• _Problem_
In the copy you make, keep each entry exactly as it is and leave out all images.

[Structured diff data]
▶

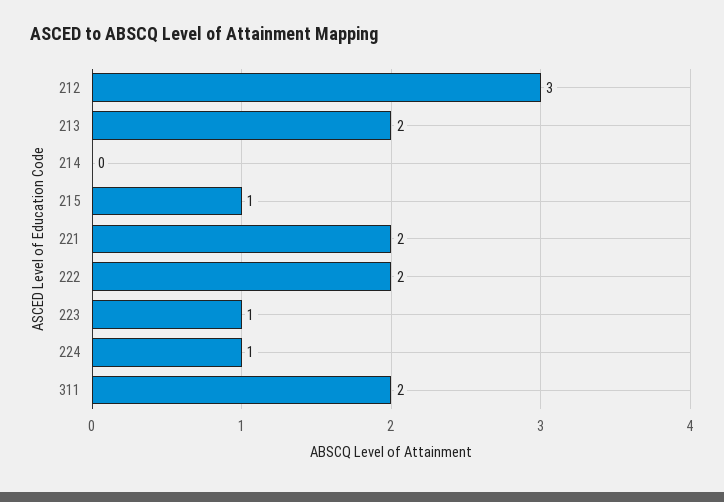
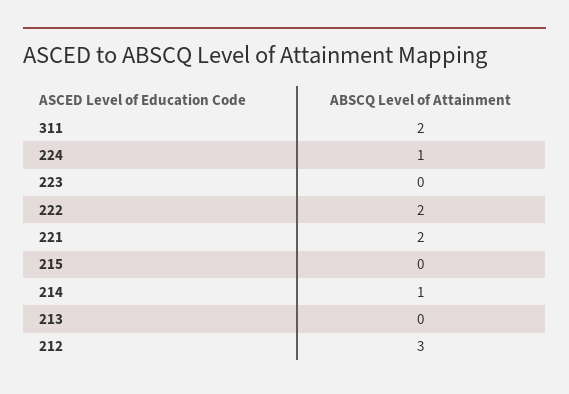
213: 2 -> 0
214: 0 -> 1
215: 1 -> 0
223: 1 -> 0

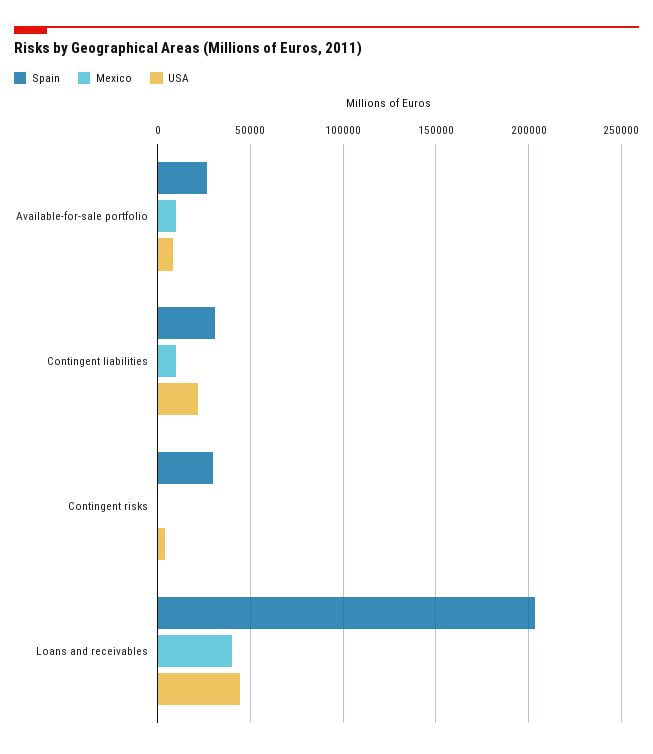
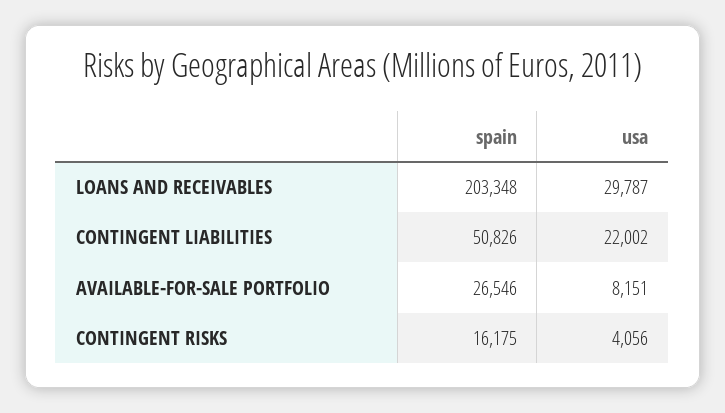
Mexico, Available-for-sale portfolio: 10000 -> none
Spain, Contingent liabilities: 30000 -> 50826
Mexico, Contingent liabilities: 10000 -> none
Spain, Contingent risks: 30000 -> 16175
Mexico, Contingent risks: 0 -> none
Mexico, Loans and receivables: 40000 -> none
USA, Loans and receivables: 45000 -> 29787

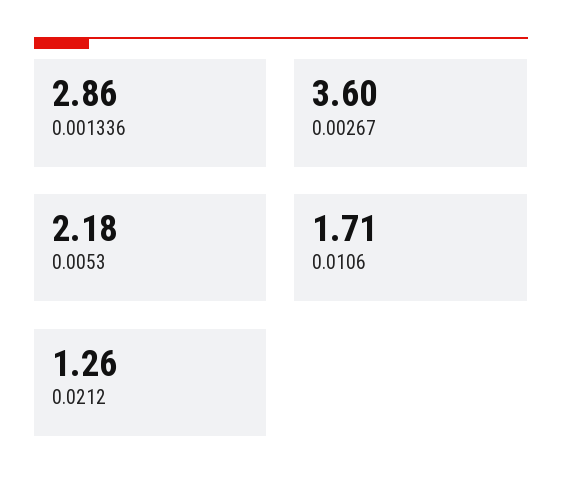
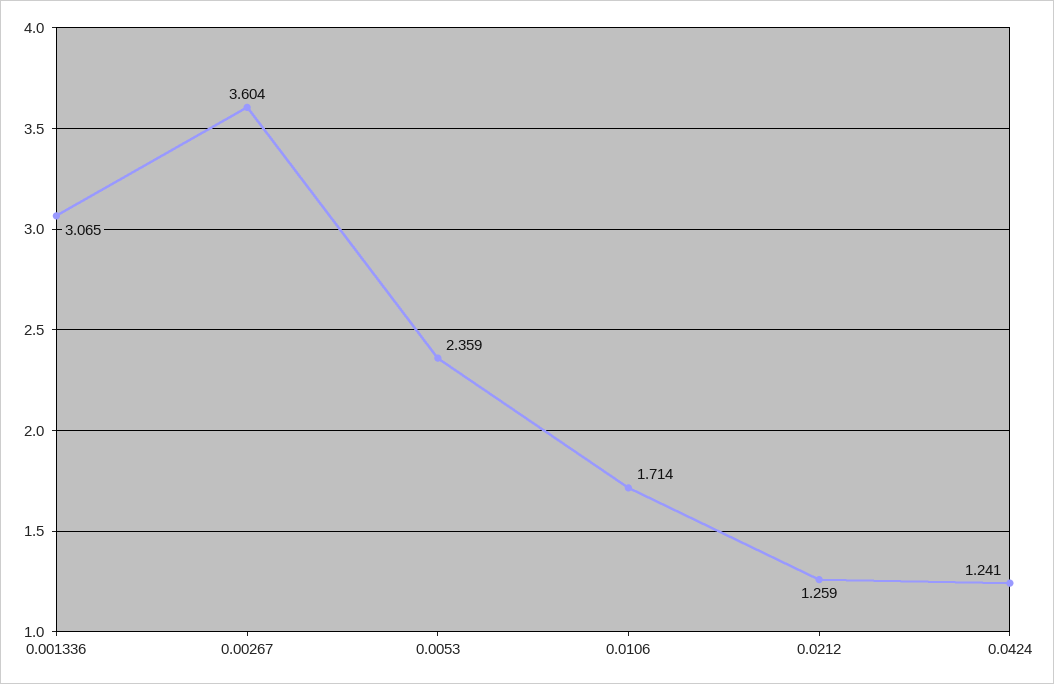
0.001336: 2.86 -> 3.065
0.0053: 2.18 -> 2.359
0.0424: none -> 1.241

◀

• _Answer space_
213: 2 -> 0
214: 0 -> 1
215: 1 -> 0
223: 1 -> 0

Mexico, Available-for-sale portfolio: 10000 -> none
Spain, Contingent liabilities: 30000 -> 50826
Mexico, Contingent liabilities: 10000 -> none
Spain, Contingent risks: 30000 -> 16175
Mexico, Contingent risks: 0 -> none
Mexico, Loans and receivables: 40000 -> none
USA, Loans and receivables: 45000 -> 29787

0.001336: 2.86 -> 3.065
0.0053: 2.18 -> 2.359
0.0424: none -> 1.241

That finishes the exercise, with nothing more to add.